Repeat the records below word for word, but start at the line that contains "Reassembly in back order.", stop after the last line, and include nothing else.

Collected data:
★ ★ ★
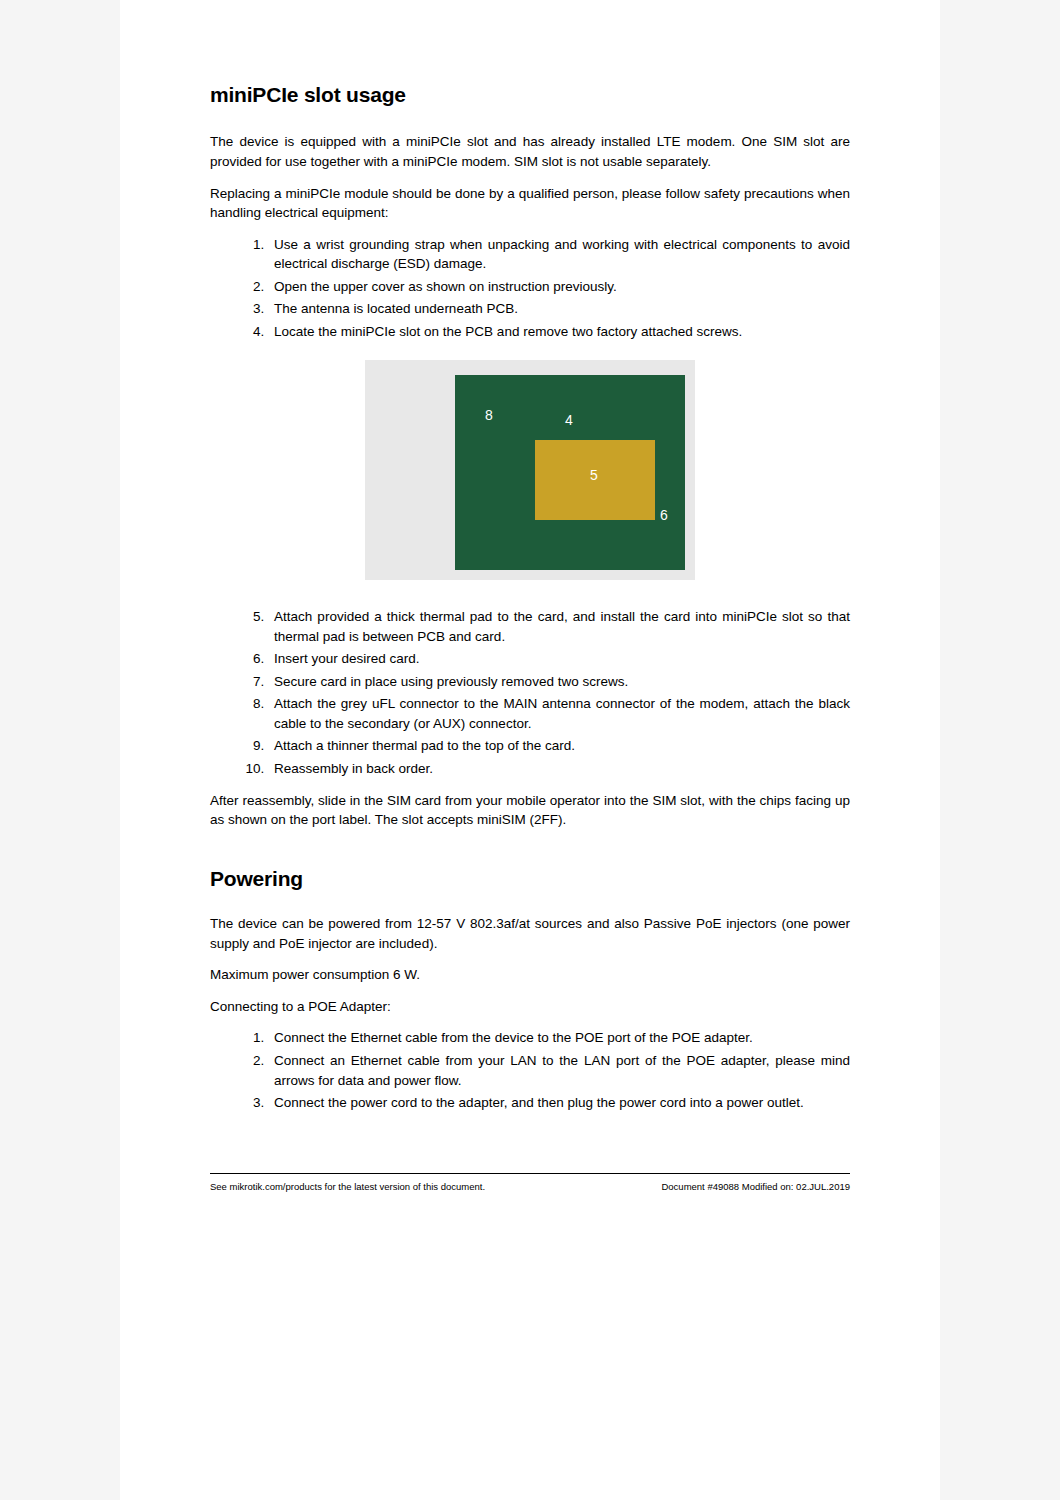miniPCIe slot usage
The device is equipped with a miniPCIe slot and has already installed LTE modem. One SIM slot are provided for use together with a miniPCIe modem. SIM slot is not usable separately.
Replacing a miniPCIe module should be done by a qualified person, please follow safety precautions when handling electrical equipment:
Use a wrist grounding strap when unpacking and working with electrical components to avoid electrical discharge (ESD) damage.
Open the upper cover as shown on instruction previously.
The antenna is located underneath PCB.
Locate the miniPCIe slot on the PCB and remove two factory attached screws.
Attach provided a thick thermal pad to the card, and install the card into miniPCIe slot so that thermal pad is between PCB and card.
Insert your desired card.
Secure card in place using previously removed two screws.
Attach the grey uFL connector to the MAIN antenna connector of the modem, attach the black cable to the secondary (or AUX) connector.
Attach a thinner thermal pad to the top of the card.
Reassembly in back order.
After reassembly, slide in the SIM card from your mobile operator into the SIM slot, with the chips facing up as shown on the port label. The slot accepts miniSIM (2FF).
Powering
The device can be powered from 12-57 V 802.3af/at sources and also Passive PoE injectors (one power supply and PoE injector are included).
Maximum power consumption 6 W.
Connecting to a POE Adapter:
Connect the Ethernet cable from the device to the POE port of the POE adapter.
Connect an Ethernet cable from your LAN to the LAN port of the POE adapter, please mind arrows for data and power flow.
Connect the power cord to the adapter, and then plug the power cord into a power outlet.
See mikrotik.com/products for the latest version of this document. Document #49088 Modified on: 02.JUL.2019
★ ★ ★
__YOUR RESPONSE__:
Reassembly in back order.
After reassembly, slide in the SIM card from your mobile operator into the SIM slot, with the chips facing up as shown on the port label. The slot accepts miniSIM (2FF).
Powering
The device can be powered from 12-57 V 802.3af/at sources and also Passive PoE injectors (one power supply and PoE injector are included).
Maximum power consumption 6 W.
Connecting to a POE Adapter:
Connect the Ethernet cable from the device to the POE port of the POE adapter.
Connect an Ethernet cable from your LAN to the LAN port of the POE adapter, please mind arrows for data and power flow.
Connect the power cord to the adapter, and then plug the power cord into a power outlet.
See mikrotik.com/products for the latest version of this document. Document #49088 Modified on: 02.JUL.2019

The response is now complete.